干し草の香りは原材料の麦芽由来、もしくはエステリーが生み出すハーブ系の香り由来の場合があるので、モルティとエステリーの2系列。

ゴムの香りはシェリー樽由来の物、もしくはピート由来の場合があるため、ウッディとスモーキーの2系列となっています。

 

【例】有名ウイスキーのアロマチャート

ソムリエやブレンダー達も訓練に使用している本格的なアロマキット「アロマスター88」に記述されている有名ウイスキーのアロマチャートを2つほど紹介しておきます。

 

ジョニーウォーカーブラックラベル12年

樽の素材から生まれるフレーバー

シェリー酒、ナツメグ、黒胡椒、松、ヒマラヤ杉、オーク、クルミ、アーモンド、ココナッツ、バニラ、ハチミツ、キャラメル、煙

熟成のエステリーが生み出すフレーバー

フルーツ系

ライム、レモン、オレンジの皮、パイナップル、洋梨、リンゴ、プラム、ドライイチジク

ハーブ系

芝生

麦芽(モルト)が生み出すフレーバー

麦芽、チョコレート、コーヒー、甘草

後溜(テール)が生みだすフレーバー

泥炭(ピート)によって生まれるフレーバー

煙、泥炭、土の匂い、ヨウ素

上記のすべての香りが、ジョニーウォーカーブラックラベルを構成するアロマチャートとなります。

 

シーバスリーガル18年

樽の素材から生まれるフレーバー

シェリー酒、シナモン、グローヴ、ナツメグ、黒胡椒、生姜、オーク、クルミ、ヘーゼルナッツ、アーモンド、バニラ、ハチミツ、キャラメル、煙

熟成のエステリーが生み出すフレーバー

レモン、オレンジ、オレンジの皮、バナナ、洋梨、リンゴ、ドライアプリコット、ヘザー

麦芽(モルト)が生み出すフレーバー

麦芽、チョコレート、コーヒー

後溜(テイル)が生みだすフレーバー

タバコ、バター

泥炭(ピート)によって生まれるフレーバー

ヨウ素、木のコケ、土の匂い、泥炭、煙

上記のすべての香りが、シーバスリーガル18年を構成するアロマチャートとなります。

 

テイスティングは自分が感じた香りを伝えればOK

今回紹介したウイスキーのテイスティングでよく使われる香りはあくまで一例です。

実際にはフルーツの種類、植物の種類だけ香りの数も存在するので、数十万種類のフレーバーが存在することになります。

ウイスキーはもともと海外発祥の洋酒ということもあり、日本人からすると「ベイリーフなんて聞いたこともない。
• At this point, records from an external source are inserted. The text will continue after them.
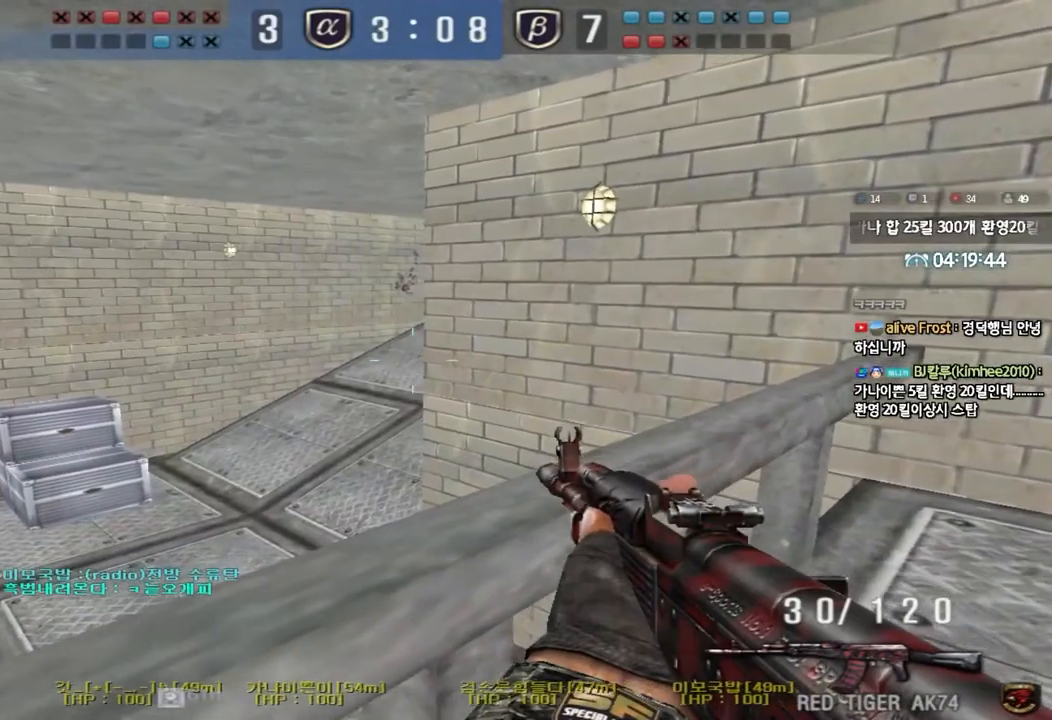
{"keys": ["shift"], "events": [[183, "w", "down"], [333, "w", "up"]]}
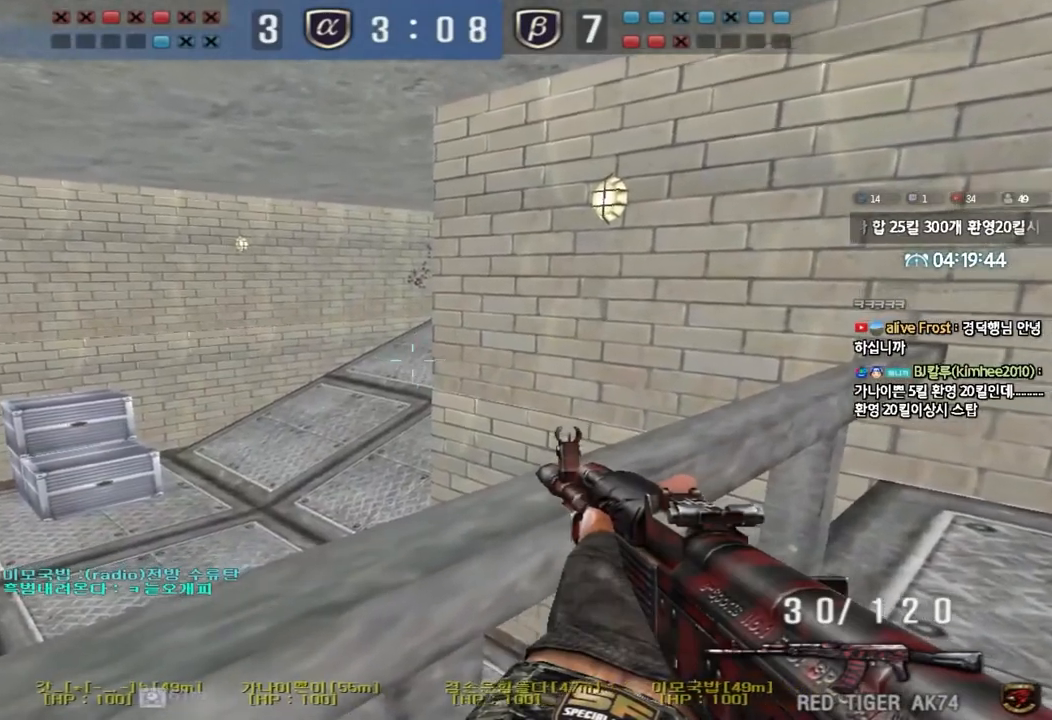
{"keys": ["shift", "w"], "events": [[33, "a", "down"], [117, "a", "up"], [317, "w", "down"]]}
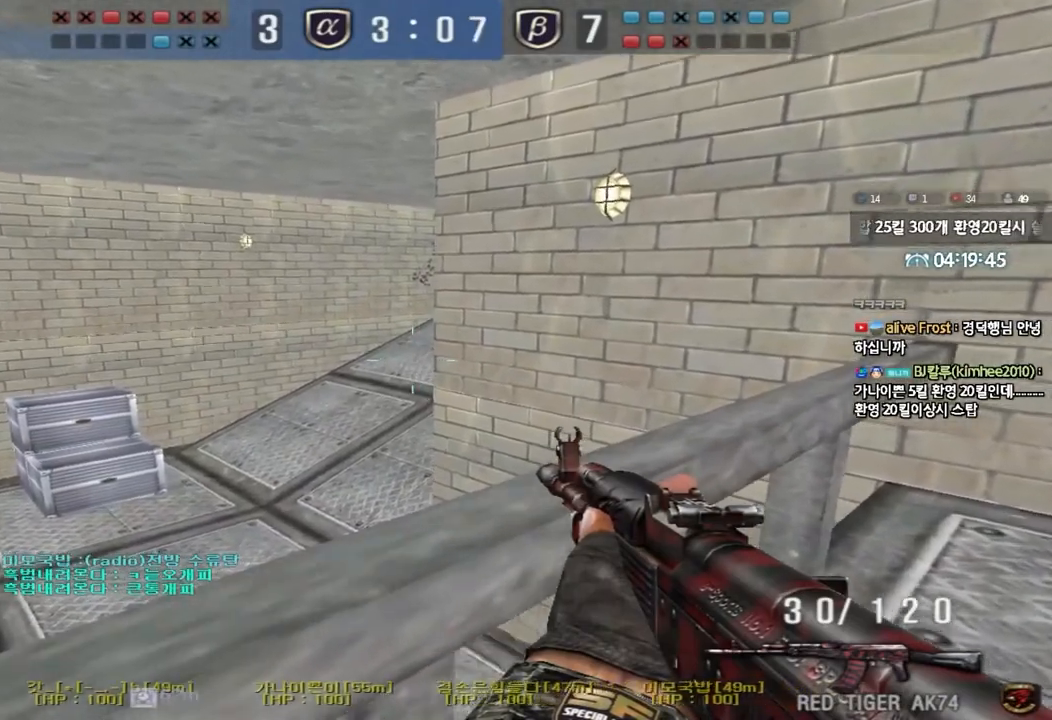
{"keys": ["shift", "w"], "events": [[17, "w", "up"], [117, "a", "down"], [233, "a", "up"], [400, "w", "down"]]}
チコリータの進化後?」なんて人が多いのではないでしょうか。

しかし、日本にも日本特有の干し柿やお線香など、海外の人には伝わりづらい香りが多く存在します。

ウイスキーのプロですら、同じウイスキーをテイスティングしても1人1人まったく違うコメントを残すわけですから、難しく考えず自分が感じた香りを表現して楽しむのがウイスキーテイスティングの醍醐味ではないかと思います。

なので、この記事で紹介した香りは “覚えておくと便利な香り一覧” くらいに思っていただけると幸いです!